Le débat officiel sur les retraites est lancé, entraînant l’action des lobbies d’employeurs et de salariés du public et du privé. Il a deux dimensions.
La première est simplement comptable : faute d’une révision drastique des modes de financement, le système des retraites sera en faillite d’ici quelques années. Il est donc obligatoire de corriger radicalement les règles fixant les recettes, qu’il s’agisse du financement lui-même (durée et volume des cotisations, recours à l’impôt ou à d’autres types de recettes) ou de son complément (retraites complémentaires, recours à l’assurance individuelle, etc..).
Ce débat risque d’être difficile car chacun tentera de se soustraire aux règles communes en arguant de régimes ou de conditions particulières liés au type de travail ou de statut.
Mais la seconde dimension est anthropologique. Dès lors que la durée de vie moyenne de l’être humain a augmenté de vingt ans ces dernières décennies, il est impensable que la durée des années de travail ne croisse pas parallèlement. Ce constat de bon sens est renforcé par le fait que l’entrée sur le marché du travail est de plus en plus tardive du fait de la durée des études.

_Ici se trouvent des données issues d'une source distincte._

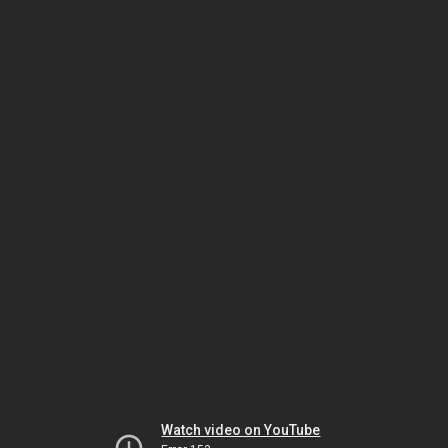
Watch video on YouTube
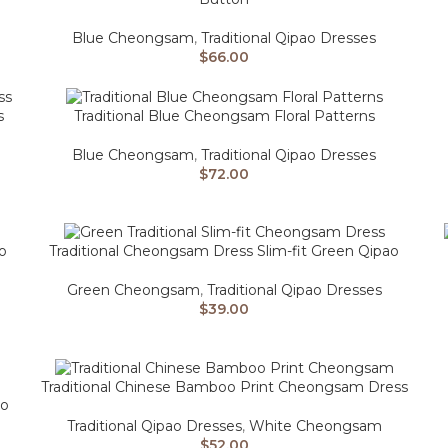
Blue Cheongsam
,
Traditional Qipao Dresses
$
66.00
s
Traditional Blue Cheongsam Floral Patterns
Blue Cheongsam
,
Traditional Qipao Dresses
$
72.00
o
Traditional Cheongsam Dress Slim-fit Green Qipao
Green Cheongsam
,
Traditional Qipao Dresses
$
39.00
Traditional Chinese Bamboo Print Cheongsam Dress
ao
Traditional Qipao Dresses
,
White Cheongsam
$
52.00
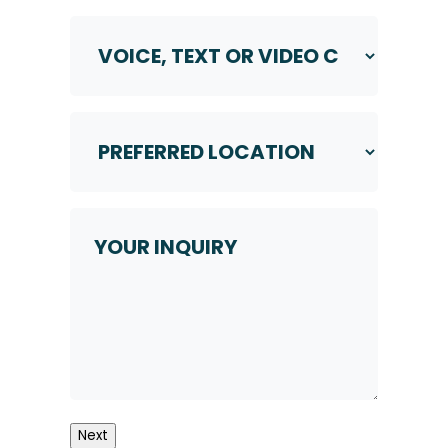
Voice,
Text
or
Video
Call
Preferred
*
Location
*
Your
Inquiry
Next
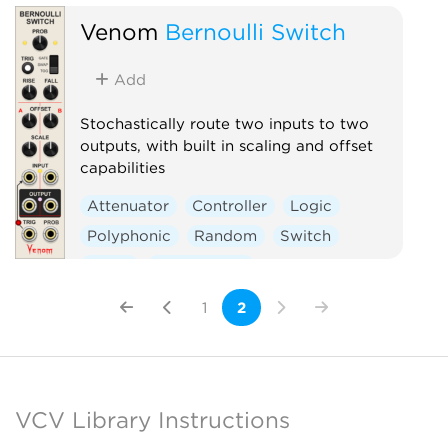
Venom
Bernoulli Switch
Add
Stochastically route two inputs to two
outputs, with built in scaling and offset
capabilities
Attenuator
Controller
Logic
Polyphonic
Random
Switch
Utility
Waveshaper
1
2
VCV Library Instructions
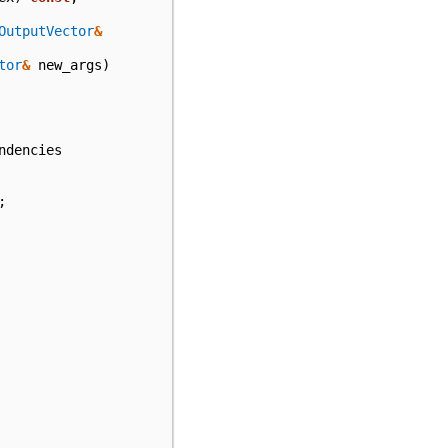
OutputVector
&
tor
&
new_args
)
ndencies
;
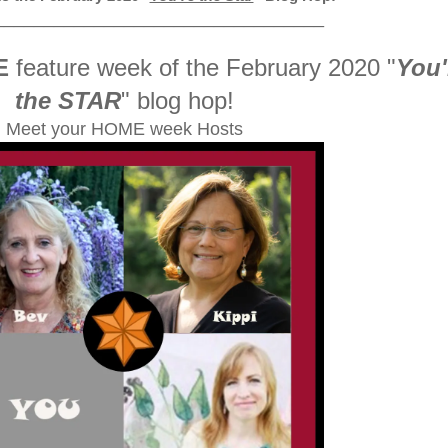
_________________________________
E
feature week of the February 2020
"
You'
the STAR
" blog hop!
Meet your HOME week Hosts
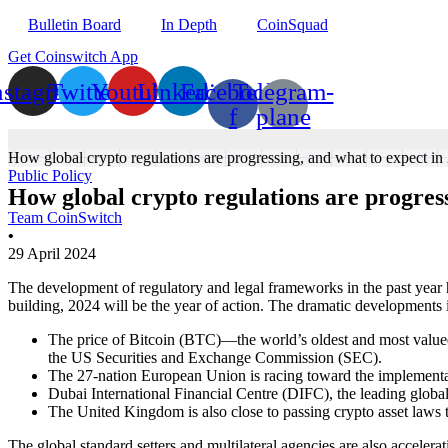
Bulletin Board
In Depth
CoinSquad
Get Coinswitch App
nstagram
Twitter
Youtube
Linkedin
Facebook-
Telegram-
f
plane
How global crypto regulations are progressing, and what to expect in
Public Policy
How global crypto regulations are progress
Team CoinSwitch
•
29 April 2024
The development of regulatory and legal frameworks in the past year ha
building, 2024 will be the year of action. The dramatic developments 
The price of Bitcoin (BTC)—the world’s oldest and most valued
the US Securities and Exchange Commission (SEC).
The 27-nation European Union is racing toward the implementat
Dubai International Financial Centre (DIFC), the leading global
The United Kingdom is also close to passing crypto asset laws 
The global standard setters and multilateral agencies are also accelera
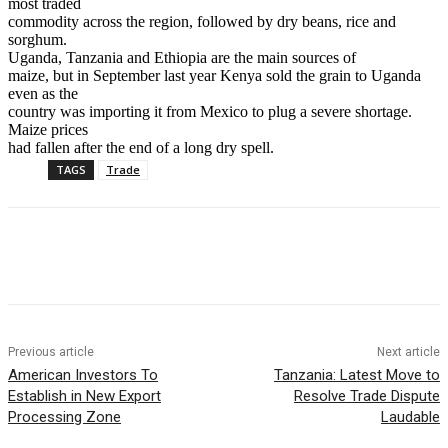
most traded
commodity across the region, followed by dry beans, rice and
sorghum.
Uganda, Tanzania and Ethiopia are the main sources of
maize, but in September last year Kenya sold the grain to Uganda
even as the
country was importing it from Mexico to plug a severe shortage.
Maize prices
had fallen after the end of a long dry spell.
TAGS
Trade
Previous article
Next article
American Investors To
Tanzania: Latest Move to
Establish in New Export
Resolve Trade Dispute
Processing Zone
Laudable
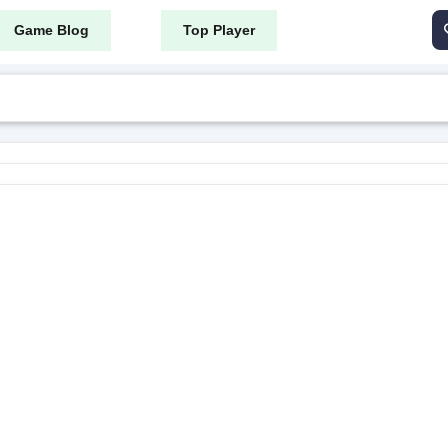
Game Blog
Top Player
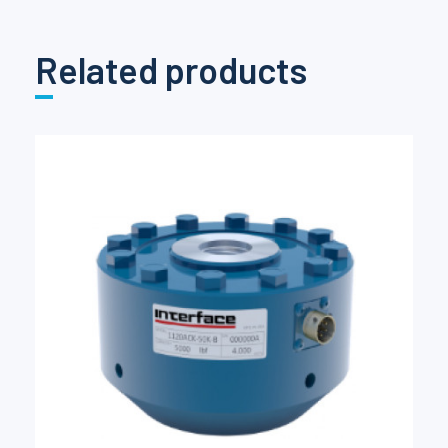
Related products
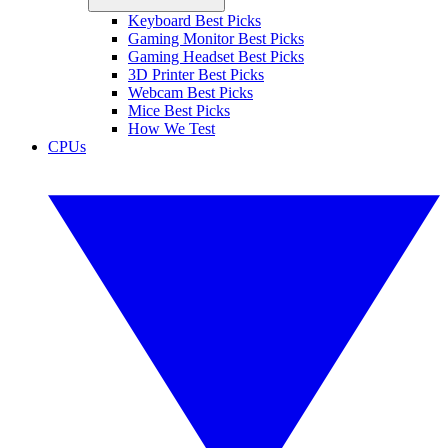
Keyboard Best Picks
Gaming Monitor Best Picks
Gaming Headset Best Picks
3D Printer Best Picks
Webcam Best Picks
Mice Best Picks
How We Test
CPUs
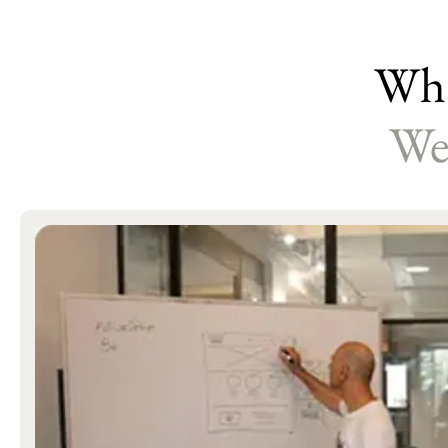
Wha
We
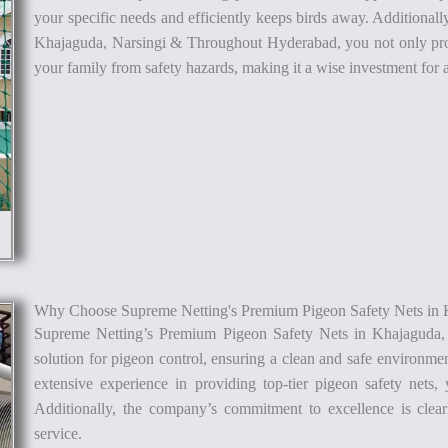
your specific needs and efficiently keeps birds away. Additiona
Khajaguda, Narsingi & Throughout Hyderabad, you not only pro
your family from safety hazards, making it a wise investment fo
Why Choose Supreme Netting's Premium Pigeon Safety Nets in 
Supreme Netting’s Premium Pigeon Safety Nets in Khajaguda
solution for pigeon control, ensuring a clean and safe environme
extensive experience in providing top-tier pigeon safety nets, 
Additionally, the company’s commitment to excellence is clear
service.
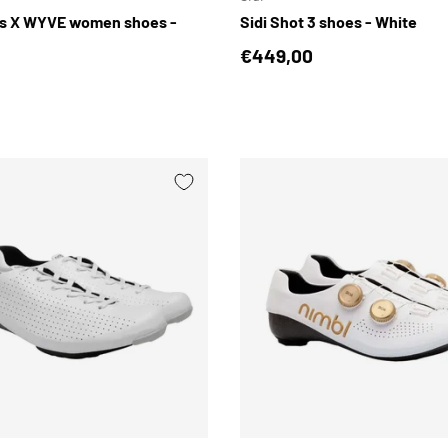
us X WYVE women shoes -
Sidi Shot 3 shoes - White
Regular price
€449,00
price
CHOOSE OPTIONS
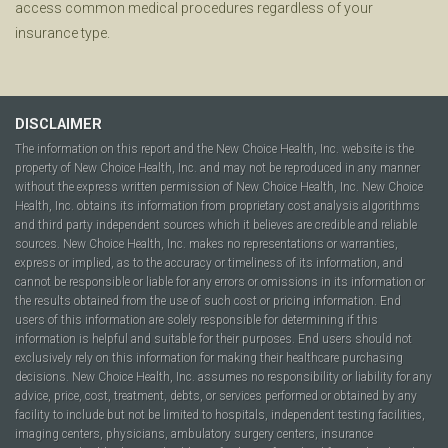
access common medical procedures regardless of your
insurance type.
DISCLAIMER
The information on this report and the New Choice Health, Inc. website is the
property of New Choice Health, Inc. and may not be reproduced in any manner
without the express written permission of New Choice Health, Inc. New Choice
Health, Inc. obtains its information from proprietary cost analysis algorithms
and third party independent sources which it believes are credible and reliable
sources. New Choice Health, Inc. makes no representations or warranties,
express or implied, as to the accuracy or timeliness of its information, and
cannot be responsible or liable for any errors or omissions in its information or
the results obtained from the use of such cost or pricing information. End
users of this information are solely responsible for determining if this
information is helpful and suitable for their purposes. End users should not
exclusively rely on this information for making their healthcare purchasing
decisions. New Choice Health, Inc. assumes no responsibility or liability for any
advice, price, cost, treatment, debts, or services performed or obtained by any
facility to include but not be limited to hospitals, independent testing facilities,
imaging centers, physicians, ambulatory surgery centers, insurance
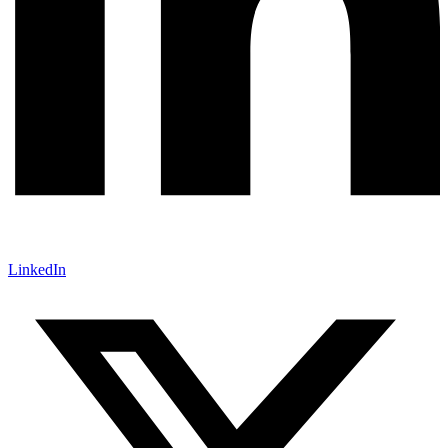
LinkedIn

Sauf à se retrouver avec un écart ingérable entre l’âge du départ à la retraite et le nombre d’années de cotisations exigées, il faudra bien que la durée du travail corresponde à la nouvelle réalité biologique.
Bien entendu, la situation serait plus claire si la France n’était pas un des pays où les employeurs refusent le plus d’employer des seniors et préfèrent les mettre en pré-retraite ou retraite pour embaucher des jeunes payés moins chers puisqu’en début de carrière. Reculer l’âge du départ en retraite doit avoir pour corollaire la garantie de l’emploi jusqu’à la nouvelle limite qui sera fixée.
Enfin, puisque l’un des éléments clés du développement durable prôné urbi et orbi est la solidarité entre les générations, on ne voit pas ce qui peut justifier que les nouvelles générations voient leur avenir hypothéqué par l’insouciance de leurs aînés qui leur laisseraient le fardeau du financement de leurs retraites. Une des règles de solidarité élémentaire serait de contraindre chaque génération à être financièrement autosuffisante ce qui signifie, au minimum, l’égalité fiscale entre retraités et actifs. De même il paraît difficile que telle ou telle catégorie (les parlementaires par exemple) s’exonère d’une réforme où chacun devra faire preuve de solidarité, voire sache donner l’exemple.